EXERCISE DIRECTIONS
Filter the entries for the word "flex". Copy each line that has it.

RECORDS TO PROCESS

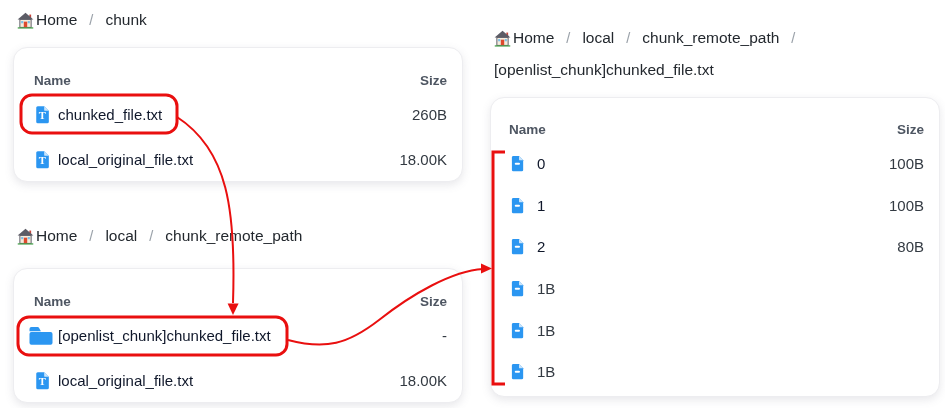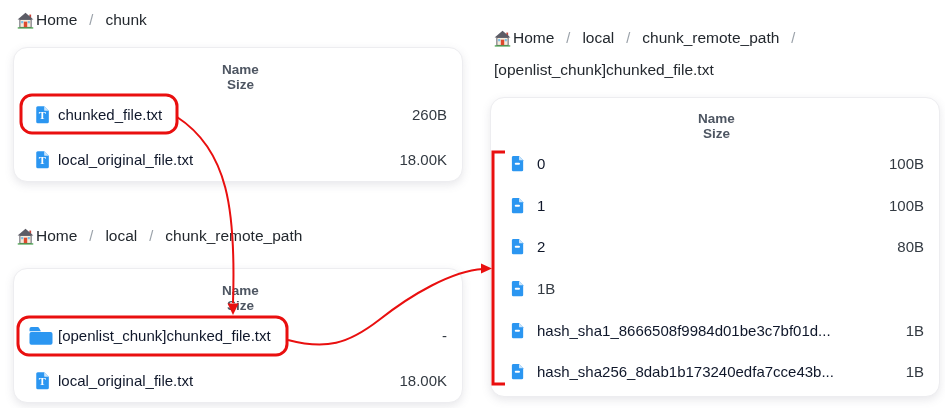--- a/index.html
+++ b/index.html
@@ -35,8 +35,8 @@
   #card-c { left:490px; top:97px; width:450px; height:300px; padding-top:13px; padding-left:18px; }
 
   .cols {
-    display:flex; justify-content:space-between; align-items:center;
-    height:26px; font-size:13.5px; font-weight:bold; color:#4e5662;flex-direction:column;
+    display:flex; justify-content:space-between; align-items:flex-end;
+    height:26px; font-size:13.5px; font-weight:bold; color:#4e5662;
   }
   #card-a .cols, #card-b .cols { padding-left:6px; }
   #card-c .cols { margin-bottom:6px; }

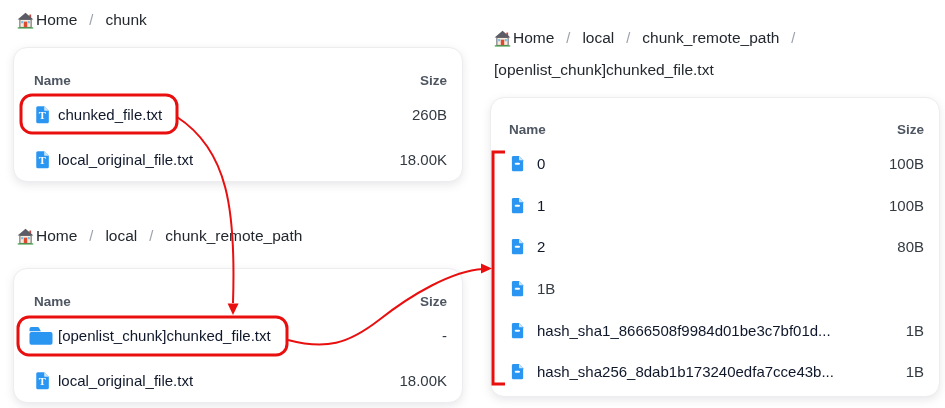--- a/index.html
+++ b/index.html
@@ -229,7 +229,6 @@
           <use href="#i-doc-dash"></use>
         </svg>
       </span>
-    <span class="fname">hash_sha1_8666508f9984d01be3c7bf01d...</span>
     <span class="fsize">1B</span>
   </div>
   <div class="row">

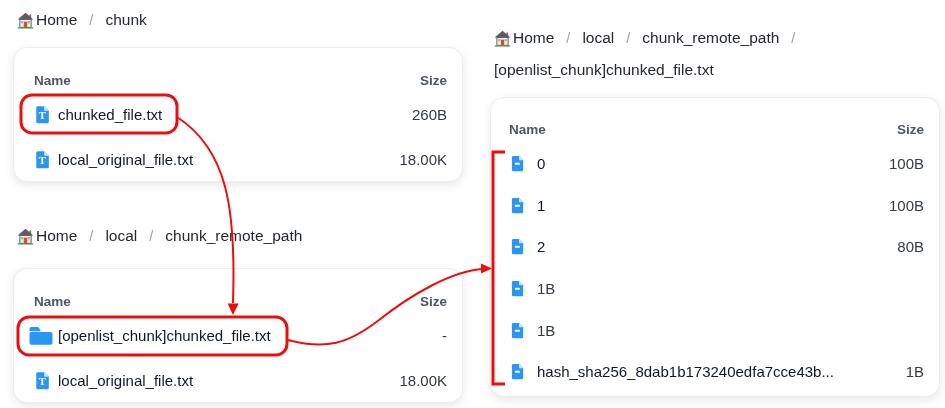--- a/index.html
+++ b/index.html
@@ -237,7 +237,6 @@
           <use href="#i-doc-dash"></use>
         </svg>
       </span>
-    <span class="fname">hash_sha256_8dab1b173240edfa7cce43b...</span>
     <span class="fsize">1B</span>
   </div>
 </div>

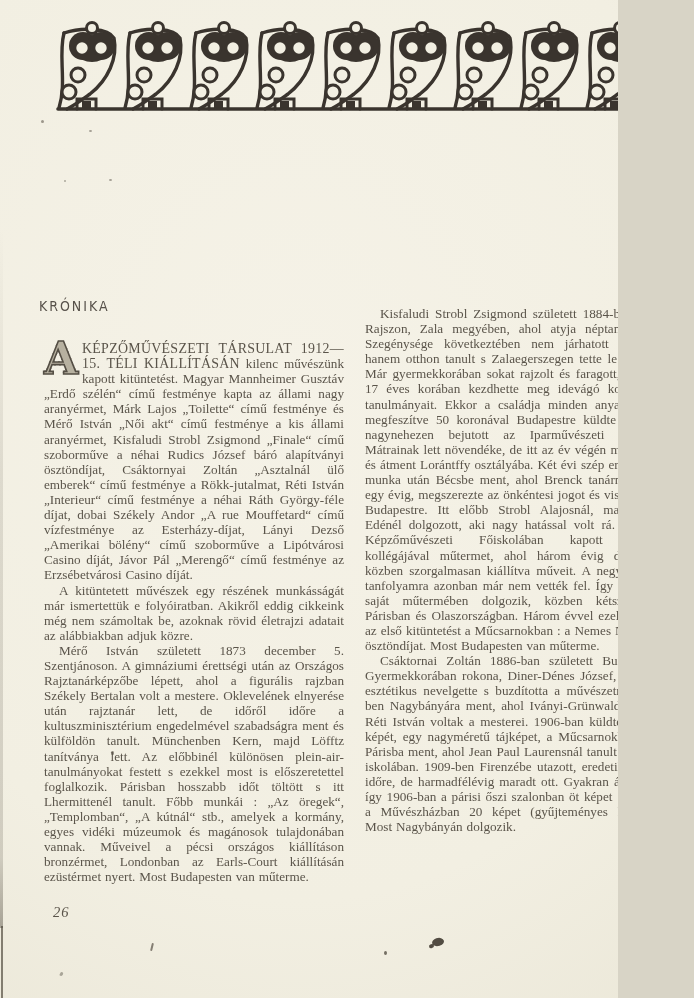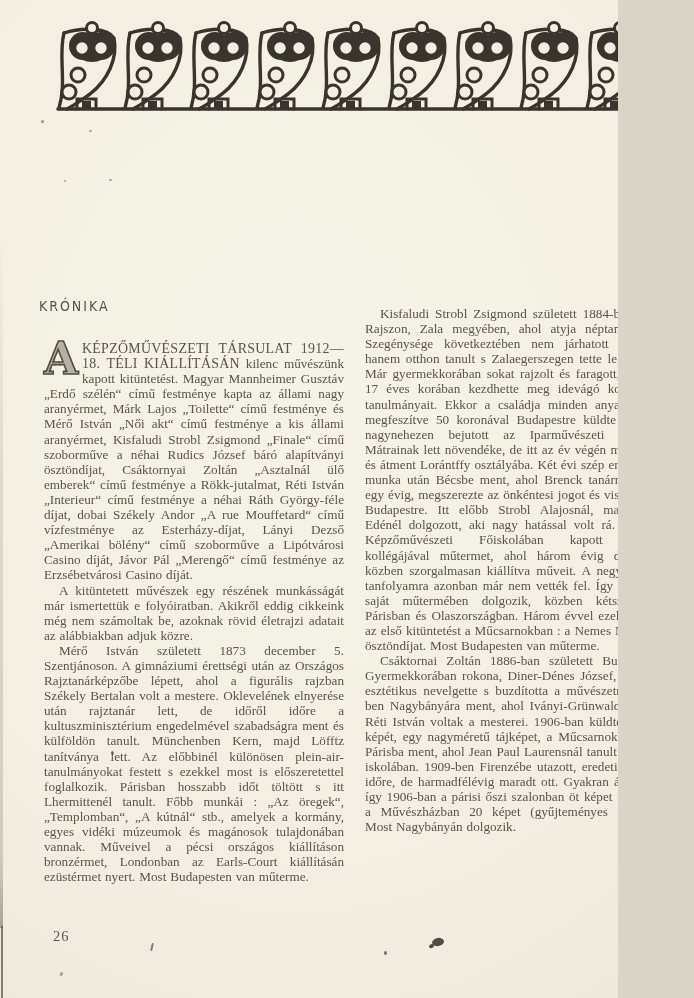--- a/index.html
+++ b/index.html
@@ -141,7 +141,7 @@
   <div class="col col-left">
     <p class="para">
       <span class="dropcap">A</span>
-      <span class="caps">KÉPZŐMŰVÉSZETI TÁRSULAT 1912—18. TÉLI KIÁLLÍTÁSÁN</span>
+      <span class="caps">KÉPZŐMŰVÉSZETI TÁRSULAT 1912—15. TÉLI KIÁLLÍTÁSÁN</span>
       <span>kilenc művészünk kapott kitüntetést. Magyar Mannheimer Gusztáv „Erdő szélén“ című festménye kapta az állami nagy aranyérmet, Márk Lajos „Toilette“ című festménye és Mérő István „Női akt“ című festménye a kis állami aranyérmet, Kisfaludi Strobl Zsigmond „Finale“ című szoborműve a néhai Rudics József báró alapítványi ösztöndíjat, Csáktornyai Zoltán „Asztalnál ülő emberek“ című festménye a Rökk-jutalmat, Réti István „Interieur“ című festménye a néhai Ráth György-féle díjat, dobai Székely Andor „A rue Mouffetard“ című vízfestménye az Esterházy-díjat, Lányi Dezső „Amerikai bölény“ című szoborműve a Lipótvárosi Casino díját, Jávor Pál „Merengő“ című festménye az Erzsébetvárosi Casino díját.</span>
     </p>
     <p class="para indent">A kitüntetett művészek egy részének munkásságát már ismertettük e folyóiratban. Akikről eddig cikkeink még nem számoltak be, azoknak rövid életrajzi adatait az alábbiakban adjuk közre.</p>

TASK SOLUTION
-    display:flex; justify-content:space-between; align-items:center;
-    height:26px; font-size:13.5px; font-weight:bold; color:#4e5662;flex-direction:column;
+    display:flex; justify-content:space-between; align-items:flex-end;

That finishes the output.